*Given passage*:

Photograph: Julian Bishop © 2020
Some of these new poems I’ve included in a submission for a pamphlet that I’m hoping to get illustrated and printed.
And other poems presented themselves beyond the sonnet form: a sunbathing grass snake spotted one day on the road verge, crawling over a pile of laughing-gas canisters; a hedgehog (sadly knocked over); the binbag-strewn ditches; a bramble next to a fly-tip, with the biggest blackberries I’ve ever seen…
So lockdown was (excuse the pun) an extremely fruitful time as a poet — and now I’m hooked. What will the bluebell wood look like in the dead of winter? Saffron Green frosted? The stream in flood? How will the verges look next year when the council cutters come back with a vengeance?
Saffron Green
I discovered it on a run – something
I’d never done before, exploring
the richer world hidden beyond
the front door. Pasture turned
into woodland until it was layer
upon layer of primrose, anemone,
paths tickled with white comfrey,
finches in trees, just feet away
from the A1. I watched the conceit
of exhausted lives in the fast lane
rush by, the tang of arcane
carbon in its wake, now obsolete
as packed tubes or nine to five
and I was astounded to be alive.

*What to work on*:
1 - Repeat word for word the part of the lockdown poetry piece that opens with the words containing "Photograph: Julian Bishop" and closes with "with a vengeance?".
2 - Pick up the lockdown poetry piece after its final line and write the next part.

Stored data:
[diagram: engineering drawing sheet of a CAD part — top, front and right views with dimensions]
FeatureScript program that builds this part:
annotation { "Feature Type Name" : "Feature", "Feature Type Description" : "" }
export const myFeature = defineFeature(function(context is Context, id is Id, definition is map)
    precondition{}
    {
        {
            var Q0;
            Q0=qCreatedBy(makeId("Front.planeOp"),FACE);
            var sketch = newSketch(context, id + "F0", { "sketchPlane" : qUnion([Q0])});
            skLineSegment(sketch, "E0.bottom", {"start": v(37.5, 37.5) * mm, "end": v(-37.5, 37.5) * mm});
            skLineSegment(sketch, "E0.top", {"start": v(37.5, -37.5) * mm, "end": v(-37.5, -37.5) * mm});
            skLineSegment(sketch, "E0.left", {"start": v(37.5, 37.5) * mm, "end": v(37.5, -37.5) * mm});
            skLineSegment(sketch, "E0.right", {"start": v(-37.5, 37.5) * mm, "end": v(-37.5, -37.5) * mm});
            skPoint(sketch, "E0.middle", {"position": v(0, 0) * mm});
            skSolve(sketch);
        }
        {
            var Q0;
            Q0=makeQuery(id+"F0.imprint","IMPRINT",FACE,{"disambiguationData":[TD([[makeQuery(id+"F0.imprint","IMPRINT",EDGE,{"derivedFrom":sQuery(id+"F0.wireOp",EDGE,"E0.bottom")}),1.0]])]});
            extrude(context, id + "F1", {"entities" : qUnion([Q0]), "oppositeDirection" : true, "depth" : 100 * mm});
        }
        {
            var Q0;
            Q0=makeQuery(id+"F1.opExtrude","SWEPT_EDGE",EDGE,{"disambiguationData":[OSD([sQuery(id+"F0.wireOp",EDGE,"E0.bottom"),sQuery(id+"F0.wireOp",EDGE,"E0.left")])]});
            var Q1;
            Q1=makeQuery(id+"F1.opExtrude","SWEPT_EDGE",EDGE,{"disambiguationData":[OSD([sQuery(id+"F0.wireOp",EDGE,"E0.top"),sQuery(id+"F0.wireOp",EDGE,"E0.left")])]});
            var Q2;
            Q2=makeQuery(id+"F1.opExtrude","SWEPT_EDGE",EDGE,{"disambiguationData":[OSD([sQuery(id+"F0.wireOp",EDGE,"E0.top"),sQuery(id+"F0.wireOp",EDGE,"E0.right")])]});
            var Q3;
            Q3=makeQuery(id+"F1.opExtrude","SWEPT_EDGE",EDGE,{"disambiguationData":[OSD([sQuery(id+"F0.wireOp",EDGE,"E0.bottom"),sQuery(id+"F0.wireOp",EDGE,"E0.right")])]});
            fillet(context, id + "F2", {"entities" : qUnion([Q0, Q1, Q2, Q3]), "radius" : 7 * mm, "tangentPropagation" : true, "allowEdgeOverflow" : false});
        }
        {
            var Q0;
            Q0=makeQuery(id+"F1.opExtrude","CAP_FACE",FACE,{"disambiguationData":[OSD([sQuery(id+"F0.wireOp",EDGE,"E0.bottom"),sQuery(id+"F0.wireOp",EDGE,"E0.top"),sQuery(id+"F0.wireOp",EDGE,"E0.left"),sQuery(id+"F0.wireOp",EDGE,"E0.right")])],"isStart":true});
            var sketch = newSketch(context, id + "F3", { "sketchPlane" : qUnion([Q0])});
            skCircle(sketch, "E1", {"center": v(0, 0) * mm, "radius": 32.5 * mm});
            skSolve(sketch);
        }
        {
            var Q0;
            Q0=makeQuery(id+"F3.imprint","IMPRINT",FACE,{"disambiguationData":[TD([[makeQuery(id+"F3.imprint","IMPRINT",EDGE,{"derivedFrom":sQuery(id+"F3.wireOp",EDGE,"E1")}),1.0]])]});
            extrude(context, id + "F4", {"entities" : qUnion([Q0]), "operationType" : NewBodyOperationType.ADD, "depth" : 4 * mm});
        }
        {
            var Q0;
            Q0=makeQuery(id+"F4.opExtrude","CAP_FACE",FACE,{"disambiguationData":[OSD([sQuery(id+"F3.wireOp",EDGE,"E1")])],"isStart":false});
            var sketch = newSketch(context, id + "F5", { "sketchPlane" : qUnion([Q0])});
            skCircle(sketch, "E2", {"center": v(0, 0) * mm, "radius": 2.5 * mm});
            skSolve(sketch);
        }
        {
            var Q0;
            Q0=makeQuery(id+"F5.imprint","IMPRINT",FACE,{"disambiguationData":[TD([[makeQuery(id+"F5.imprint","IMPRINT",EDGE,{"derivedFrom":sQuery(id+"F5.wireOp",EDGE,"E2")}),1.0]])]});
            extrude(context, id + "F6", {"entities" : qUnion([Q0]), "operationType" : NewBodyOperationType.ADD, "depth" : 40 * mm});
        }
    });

*Answers to the exercises*:
1 -
Photograph: Julian Bishop © 2020
Some of these new poems I’ve included in a submission for a pamphlet that I’m hoping to get illustrated and printed.
And other poems presented themselves beyond the sonnet form: a sunbathing grass snake spotted one day on the road verge, crawling over a pile of laughing-gas canisters; a hedgehog (sadly knocked over); the binbag-strewn ditches; a bramble next to a fly-tip, with the biggest blackberries I’ve ever seen…
So lockdown was (excuse the pun) an extremely fruitful time as a poet — and now I’m hooked. What will the bluebell wood look like in the dead of winter? Saffron Green frosted? The stream in flood? How will the verges look next year when the council cutters come back with a vengeance?

2 -
The Hunt
Such silent nights – roads breathless
as if they were infected. What we’d lost –
constant traffic, the drizzle of exhaust –
invisible and insidious as asbestos
or the virus itself. Then a blood-clabbering
sound emerged: a nightly chorus,
foxes hollering like a hunt in reverse –
as if hounded animals were fighting
back. A beastly untameable disease
stalked the streets while humans retreated
like quarry to a den, our vulnerabilities
sniffed out by a hungry meat-eater.
Lives on pause for weeks – it smacked
of wild animals getting their own back.
Rush Hour
One month in and a wild rush hour
quickened along the verges, nature
slamming down hard on the accelerator –
rigs of cow parsley towered
over kerbs in Galley Lane, exploding
into stars, rivers of bluebells lapped
against the tarmac on a surge of sap
fuelled by a million lost springs.
Dandelions had no time to turn clocks
into ashes when the lockdown stopped.
Air charged with birdsong soured
in the roar of a more familiar rush hour;
when strimmers returned to crew-cut
the verges, all our new rivers dried up.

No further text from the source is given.